- Data items:
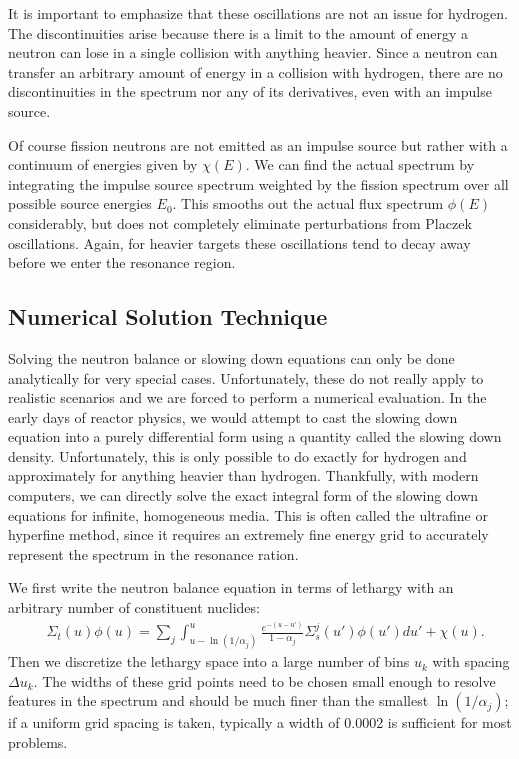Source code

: It is important to emphasize that these oscillations are not an issue for hydrogen. The discontinuities arise because there is a limit to the amount of energy a neutron can lose in a single collision with anything heavier. Since a neutron can transfer an arbitrary amount of energy in a collision with hydrogen, there are no discontinuities in the spectrum nor any of its derivatives, even with an impulse source.

Of course fission neutrons are not emitted as an impulse source but rather with a continuum of energies given by $\chi(E)$. We can find the actual spectrum by integrating the impulse source spectrum weighted by the fission spectrum over all possible source energies $E_0$. This smooths out the actual flux spectrum $\phi(E)$ considerably, but does not completely eliminate perturbations from Placzek oscillations. Again, for heavier targets these oscillations tend to decay away before we enter the resonance region.

\subsection{Numerical Solution Technique}

Solving the neutron balance or slowing down equations can only be done analytically for very special cases. Unfortunately, these do not really apply to realistic scenarios and we are forced to perform a numerical evaluation. In the early days of reactor physics, we would attempt to cast the slowing down equation into a purely differential form using a quantity called the slowing down density. Unfortunately, this is only possible to do exactly for hydrogen and approximately for anything heavier than hydrogen. Thankfully, with modern computers, we can directly solve the exact integral form of the slowing down equations for infinite, homogeneous media. This is often called the ultrafine or hyperfine method, since it requires an extremely fine energy grid to accurately represent the spectrum in the resonance ration.

We first write the neutron balance equation in terms of lethargy with an arbitrary number of constituent nuclides:
\begin{align}
  &\Sigma_t(u) \phi(u)  
  = \sum_j \int_{u-\ln(1/\alpha_j)}^u  \frac{ e^{-(u - u')} }{ 1 - \alpha_j } \Sigma_s^j(u') \phi(u') du' + \chi(u) .
\end{align}
Then we discretize the lethargy space into a large number of bins $u_k$ with spacing $\Delta u_k$. The widths of these grid points need to be chosen small enough to resolve features in the spectrum and should be much finer than the smallest $\ln(1/\alpha_j)$; if a uniform grid spacing is taken, typically a width of 0.0002 is sufficient for most problems. 

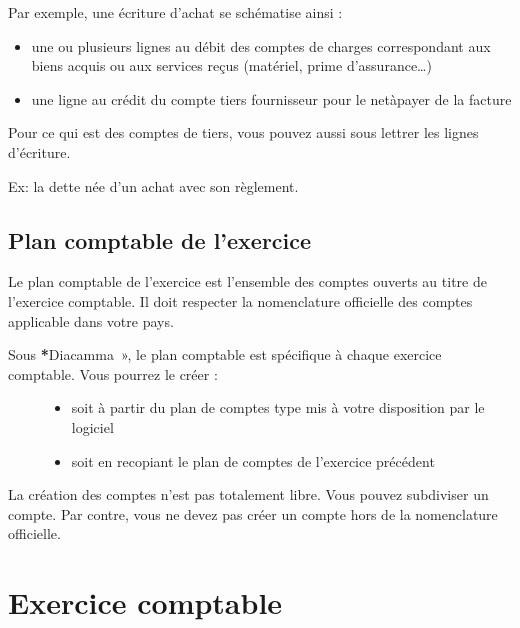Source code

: \documentclass[a4paper,10pt,oneside,french]{sphinxmanual}
\begin{document}
Par exemple, une écriture d’achat se schématise ainsi :
\begin{itemize}
\item {} 
une ou plusieurs lignes au débit des comptes de charges correspondant aux biens acquis ou aux services reçus (matériel, prime d’assurance…)

\item {} 
une ligne au crédit du compte tiers fournisseur pour le net\sphinxhyphen{}à\sphinxhyphen{}payer de la facture

\end{itemize}

Pour ce qui est des comptes de tiers, vous pouvez aussi sous  lettrer les lignes d’écriture.

Ex: la dette née d’un achat avec son règlement.


\subsection{Plan comptable de l’exercice}
\label{\detokenize{accounting/definition:plan-comptable-de-l-exercice}}
Le plan comptable de l’exercice est l’ensemble des comptes ouverts au titre de l’exercice comptable. Il doit respecter  la nomenclature officielle des comptes applicable dans votre pays.
\begin{description}
\item[{Sous {\color{red}\bfseries{}*}Diacamma », le plan comptable est spécifique à chaque exercice comptable. Vous pourrez le créer :}] \leavevmode\begin{itemize}
\item {} 
soit  à partir du plan de comptes type mis à votre disposition par le logiciel

\item {} 
soit en recopiant le plan de comptes de l’exercice précédent

\end{itemize}

\end{description}

La création des comptes n’est pas totalement libre. Vous pouvez subdiviser un compte. Par contre, vous ne devez pas créer un compte hors de la nomenclature officielle.


\section{Exercice comptable}
\label{\detokenize{accounting/fiscalyear:exercice-comptable}}\label{\detokenize{accounting/fiscalyear::doc}}
\end{document}
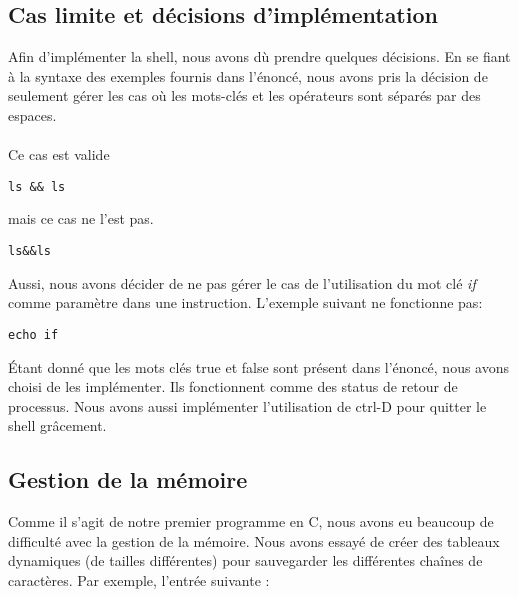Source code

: \documentclass{article}
\begin{document}
\subsection{Cas limite et décisions d'implémentation}
Afin d'implémenter la shell, nous avons dù prendre quelques décisions. En se fiant à la syntaxe des exemples fournis dans l'énoncé, nous avons pris la décision de seulement gérer les cas où les mots-clés et les opérateurs sont séparés par des espaces.
\\\\
Ce cas est valide
\begin{verbatim}
ls && ls
\end{verbatim}
mais ce cas ne l'est pas.
\begin{verbatim}
ls&&ls
\end{verbatim}
Aussi, nous avons décider de ne pas gérer le cas de l'utilisation du mot clé \emph{if} comme paramètre dans une instruction. L'exemple suivant ne fonctionne pas:
\begin{verbatim}
echo if
\end{verbatim}
Étant donné que les mots clés true et false sont présent dans l'énoncé, nous avons choisi de les implémenter. Ils fonctionnent comme des status de retour de processus.
Nous avons aussi implémenter l'utilisation de ctrl-D pour quitter le shell grâcement.

\subsection{Gestion de la mémoire}

Comme il s’agit de notre premier programme en C, nous avons eu beaucoup de difficulté avec la gestion de la mémoire. Nous avons essayé de créer des tableaux dynamiques (de tailles différentes) pour sauvegarder les différentes chaînes de caractères. Par exemple, l’entrée suivante :
\end{document}
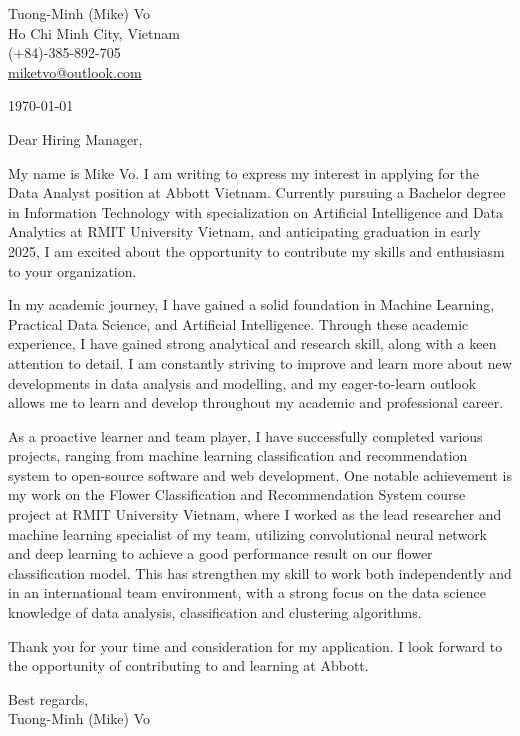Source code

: \documentclass[a4paper,11pt]{article}
\makeatletter
\newcommand{\header}{
    \small{
        Tuong-Minh (Mike) Vo\\
        Ho Chi Minh City, Vietnam\\
        (+84)-385-892-705\\
        \href{miketvo@outlook.com}{miketvo@outlook.com}
    }
    \par\noindent\hrulefill
}
\newcommand{\p}[1]{#1\\\vspace{6pt}}
\makeatother
\begin{document}
\header

\p{\today}

\p{Dear Hiring Manager,}

\p{My name is Mike Vo. I am writing to express my interest in applying for the Data Analyst position at Abbott Vietnam. Currently pursuing a Bachelor degree in Information Technology with specialization on Artificial Intelligence and Data Analytics at RMIT University Vietnam, and anticipating graduation in early 2025, I am excited about the opportunity to contribute my skills and enthusiasm to your organization.}

\p{In my academic journey, I have gained a solid foundation in Machine Learning, Practical Data Science, and Artificial Intelligence. Through these academic experience, I have gained strong analytical and research skill, along with a keen attention to detail. I am constantly striving to improve and learn more about new developments in data analysis and modelling, and my eager-to-learn outlook allows me to learn and develop throughout my academic and professional career.}

\p{As a proactive learner and team player, I have successfully completed various projects, ranging from machine learning classification and recommendation system to open-source software and web development. One notable achievement is my work on the Flower Classification and Recommendation System course project at RMIT University Vietnam, where I worked as the lead researcher and machine learning specialist of my team, utilizing convolutional neural network and deep learning to achieve a good performance result on our flower classification model. This has strengthen my skill to work both independently and in an international team environment, with a strong focus on the data science knowledge of data analysis, classification and clustering algorithms.}

\p{Thank you for your time and consideration for my application. I look forward to the opportunity of contributing to and learning at Abbott.}

\p{Best regards,\\
Tuong-Minh (Mike) Vo}
\end{document}
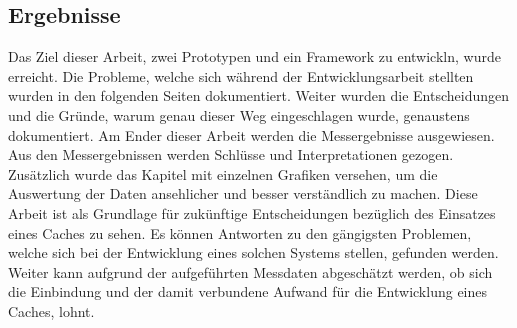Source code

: \subsection*{Ergebnisse}
Das Ziel dieser Arbeit, zwei Prototypen und ein Framework zu entwickln, wurde erreicht. Die Probleme, welche sich während der Entwicklungsarbeit stellten wurden in den folgenden Seiten dokumentiert. Weiter wurden die Entscheidungen und die Gründe, warum genau dieser Weg eingeschlagen wurde, genaustens dokumentiert.\newline
Am Ender dieser Arbeit werden die Messergebnisse ausgewiesen. Aus den Messergebnissen werden Schlüsse und Interpretationen gezogen. Zusätzlich wurde das Kapitel mit einzelnen Grafiken versehen, um die Auswertung der Daten ansehlicher und besser verständlich zu machen.\newline
Diese Arbeit ist als Grundlage für zukünftige Entscheidungen bezüglich des Einsatzes eines Caches zu sehen. Es können Antworten zu den gängigsten Problemen, welche sich bei der Entwicklung eines solchen Systems stellen, gefunden werden. Weiter kann aufgrund der aufgeführten Messdaten abgeschätzt werden, ob sich die Einbindung und der damit verbundene Aufwand für die Entwicklung eines Caches, lohnt.
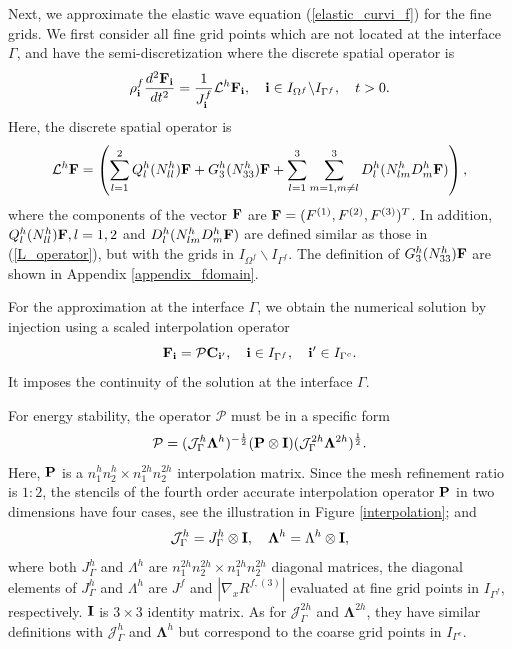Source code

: Next, we approximate the elastic wave equation (\ref{elastic_curvi_f}) for the fine grids. We first consider all fine grid points which are not located at the interface $\Gamma$, and have the semi-discretization where the discrete spatial operator is
\begin{equation}\label{elastic_semi_f}
{\rho}_{\bf i}^{f}\frac{d^2{{\bf F}_{\bf i}}}{dt^2} = \frac{1}{J^f_{\bf i}}{\mathcal{L}}^{h} {{\bf F}}_{\bf i},\quad {\bf i}\in I_{\Omega^f}\backslash I_{{\Gamma^f}},\quad t>0.
\end{equation}
Here, the discrete spatial operator is
\begin{equation}\label{Lf_operator}
{\mathcal{L}}^{h} {{\bf F}} = \left(\sum_{l=1}^2{Q}_l^{h}({N}_{ll}^h){\bf F}+{G}_3^{h}({N}_{33}^h){\bf F}+\sum_{l=1}^3\sum_{m=1,m\neq l}^3{D}_l^{h}({N}_{lm}^{h}{D}_m^{h}{\bf F})\right),
\end{equation}
where the components of the vector ${\bf F}$ are ${\bf F} = (F^{(1)}, F^{(2)}, F^{(3)})^T$. In addition, ${Q}_l^{h}({N}_{ll}^h){\bf F}, l = 1,2$ and ${D}_l^{h}({N}_{lm}^{h}{D}_m^{h}{\bf F})$ are defined similar as those in (\ref{L_operator}), but with the grids in $I_{\Omega^f}\backslash I_{{\Gamma^f}}$. {\color{red} The definition of ${{G}}_3^{h}({N}_{33}^{h}){\bf F}$ are shown in Appendix \ref{appendix_fdomain}.}

For the approximation at the interface $\Gamma$, we obtain the numerical solution by injection using a scaled interpolation operator
\begin{equation}\label{continuous_sol}
{\bf F}_{\bf i} = {\mathcal{P}}{\bf C}_{{\bf i}'},\quad {\bf i}\in I_{\Gamma^f},\quad {{\bf i}'}\in I_{\Gamma^c}.
\end{equation}
It imposes the continuity of the solution at the interface $\Gamma$. 

For energy stability, the operator ${\mathcal{P}}$ must be in a specific form
\[{\mathcal{P}} = (\mathcal{J}^h_\Gamma \bm{\Lambda}^h)^{-\frac{1}{2}}({\bf P}\otimes{\bf I})(\mathcal{J}^{2h}_\Gamma \bm{\Lambda}^{2h})^{\frac{1}{2}}.\]
Here, ${\bf P}$ is a $n_1^hn_2^h\times n_1^{2h}n_2^{2h}$ interpolation matrix. Since the mesh refinement ratio is $1:2$, the stencils of the fourth order accurate interpolation operator ${\bf P}$ in two dimensions have four cases, see the illustration in  Figure \ref{interpolation}; and 
\[\mathcal{J}_{\Gamma}^h = J^{h}_{\Gamma} \otimes {\bf I},\quad {\bm{\Lambda}^h} = \Lambda^h\otimes {\bf I},\]
where both $J_{\Gamma}^h$ and $\Lambda^h$ are $n_1^{2h}n_2^{2h}\times n_1^{2h}n_2^{2h}$ diagonal matrices, the diagonal elements of $J_{\Gamma}^h$ and $\Lambda^{h}$ are $J^f$ and $|\nabla_x R^{f,(3)}|$ evaluated at fine grid points in $I_{\Gamma^f}$, respectively. ${\bf I}$ is $3\times 3$ identity matrix. As for $\mathcal{J}_{\Gamma}^{2h}$ and ${\bm{\Lambda}^{2h}}$, they have similar definitions with $\mathcal{J}_{\Gamma}^{h}$ and ${\bm{\Lambda}^{h}}$ but correspond to the coarse grid points in $I_{\Gamma^c}$.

- Activity:
Please tally every line of the entries that holds "discrete" and answer with that figure alone.

- Problem solution:
2